Which of the lines below hold the word "NBIA"? Pull each of them out.

━━━━━ Supplied records

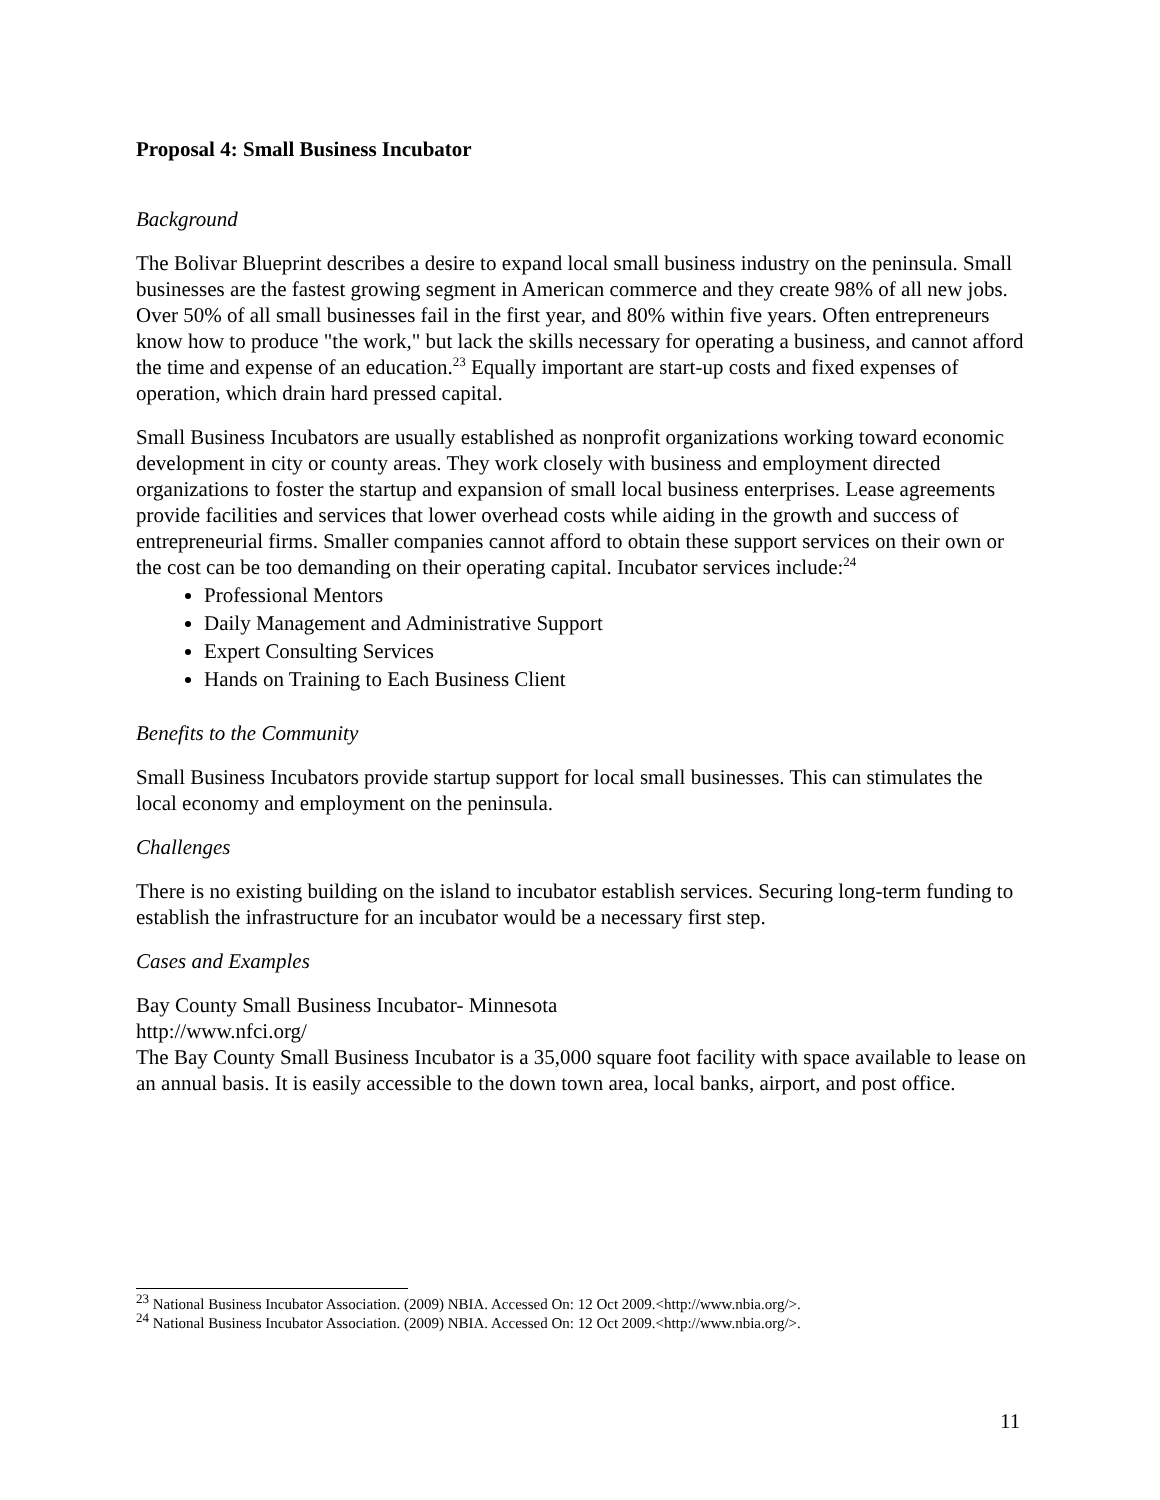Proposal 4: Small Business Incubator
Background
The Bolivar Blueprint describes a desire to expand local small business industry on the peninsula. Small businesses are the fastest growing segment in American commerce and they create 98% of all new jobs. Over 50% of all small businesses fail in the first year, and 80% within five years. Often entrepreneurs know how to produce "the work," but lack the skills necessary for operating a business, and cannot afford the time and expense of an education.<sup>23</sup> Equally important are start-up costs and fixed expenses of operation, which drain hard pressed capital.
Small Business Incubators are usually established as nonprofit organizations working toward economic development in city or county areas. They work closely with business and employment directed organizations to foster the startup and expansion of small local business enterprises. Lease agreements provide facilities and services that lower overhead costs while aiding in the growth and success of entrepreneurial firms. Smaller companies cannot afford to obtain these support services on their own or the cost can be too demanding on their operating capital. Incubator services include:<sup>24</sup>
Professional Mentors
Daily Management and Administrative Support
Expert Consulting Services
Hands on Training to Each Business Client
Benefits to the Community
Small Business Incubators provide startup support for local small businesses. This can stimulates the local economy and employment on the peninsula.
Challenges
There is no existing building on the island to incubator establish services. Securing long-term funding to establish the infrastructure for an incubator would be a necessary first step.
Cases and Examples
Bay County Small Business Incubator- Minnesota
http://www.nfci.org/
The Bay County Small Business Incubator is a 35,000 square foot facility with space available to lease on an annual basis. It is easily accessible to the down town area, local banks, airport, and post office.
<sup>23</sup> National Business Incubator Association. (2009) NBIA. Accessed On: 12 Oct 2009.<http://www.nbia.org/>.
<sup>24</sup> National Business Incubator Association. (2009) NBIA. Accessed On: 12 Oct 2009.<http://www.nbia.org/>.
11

━━━━━━━━━━

* [Answer section]
<sup>23</sup> National Business Incubator Association. (2009) NBIA. Accessed On: 12 Oct 2009.<http://www.nbia.org/>.
<sup>24</sup> National Business Incubator Association. (2009) NBIA. Accessed On: 12 Oct 2009.<http://www.nbia.org/>.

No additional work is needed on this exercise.